South Yorkshire Fire & Rescue says many of the incidents were deliberately started fires on school grounds, such as bin and grass fires.
But other incidents involved school buildings, prompting safety officers to issue their warning.
Technical fire safety manager, Amy Jenkinson, said: “When you consider the huge costs associated with a school fire such as rebuilding, temporary relocation, loss of equipment and pupil’s academic work, it seems like an obvious move to install a sprinkler system, but many schools still don’t.
“Above everything else, sprinklers give added protection to the pupils and staff at the school, and the firefighters who respond to tackle the fire.”

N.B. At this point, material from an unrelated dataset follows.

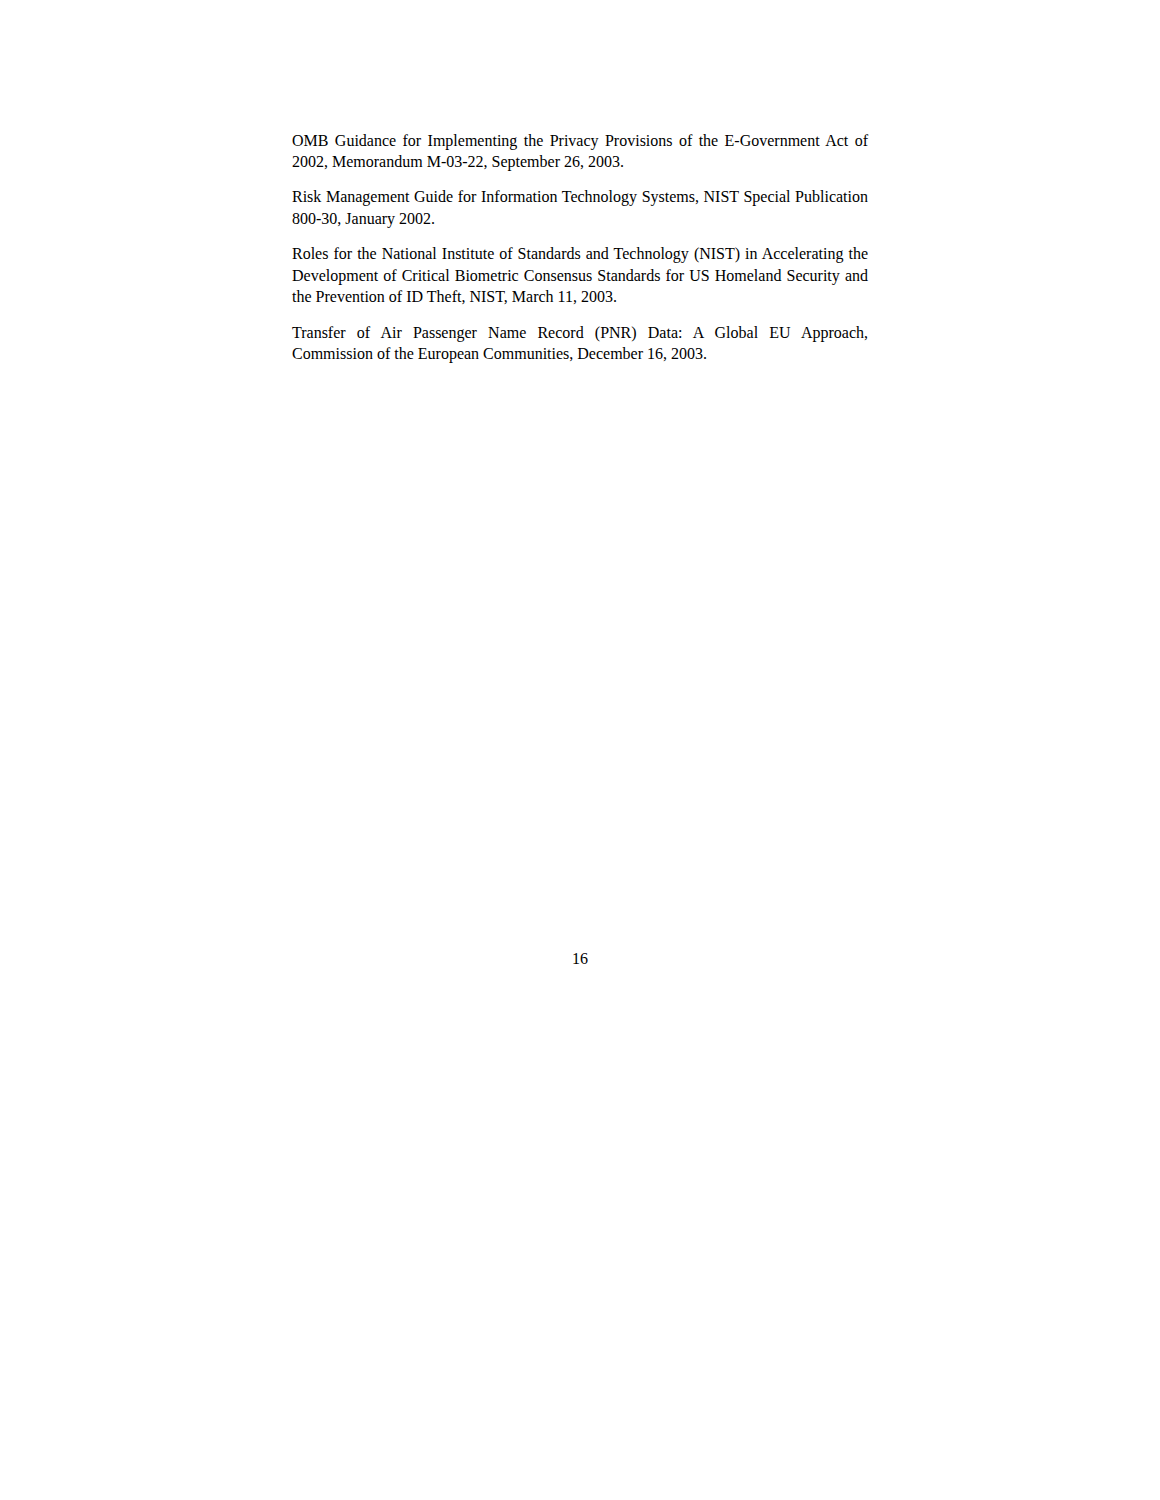OMB Guidance for Implementing the Privacy Provisions of the E-Government Act of 2002, Memorandum M-03-22, September 26, 2003.
Risk Management Guide for Information Technology Systems, NIST Special Publication 800-30, January 2002.
Roles for the National Institute of Standards and Technology (NIST) in Accelerating the Development of Critical Biometric Consensus Standards for US Homeland Security and the Prevention of ID Theft, NIST, March 11, 2003.
Transfer of Air Passenger Name Record (PNR) Data: A Global EU Approach, Commission of the European Communities, December 16, 2003.
16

The fire service was called to 59 incidents at schools between 1 April 2013 and 31 March 2015. Of these, 15 started accidentally whilst 43 were arson and one was an unknown cause.
Sprinklers are the most effective way to ensure that fires are suppressed or even extinguished before the fire service can arrive. They save lives and reduce injuries, protect firefighters who attend incidents and reduce the amount of damage to property.
Sprinklers also reduce environmental damage by limiting the amount of smoke which enters the atmosphere and reducing water runoff from firefighting.
In 2012 firefighters attended a blaze at the then newly opened Parkwood Academy in the early hours of the morning, but a sprinkler system activated immediately, containing the fire and raising the alarm.
In contrast, a fire at Campsmount school in Doncaster in 2009 caused millions of pounds worth of damage and the entire facility had to be rebuilt. The school did not have sprinklers fitted.
Fire also destroyed Edlington Comprehensive School, which had recently closed, in January 2009.
South Yorkshire Fire & Rescue has already helped pioneer a drive for sprinklers to be installed in residential properties. In 2011, sprinklers were retro-fitted into a block of flats in Gleadless after a grant from the British Automatic Fire Sprinkler Association. It was the first scheme of its kind in the country.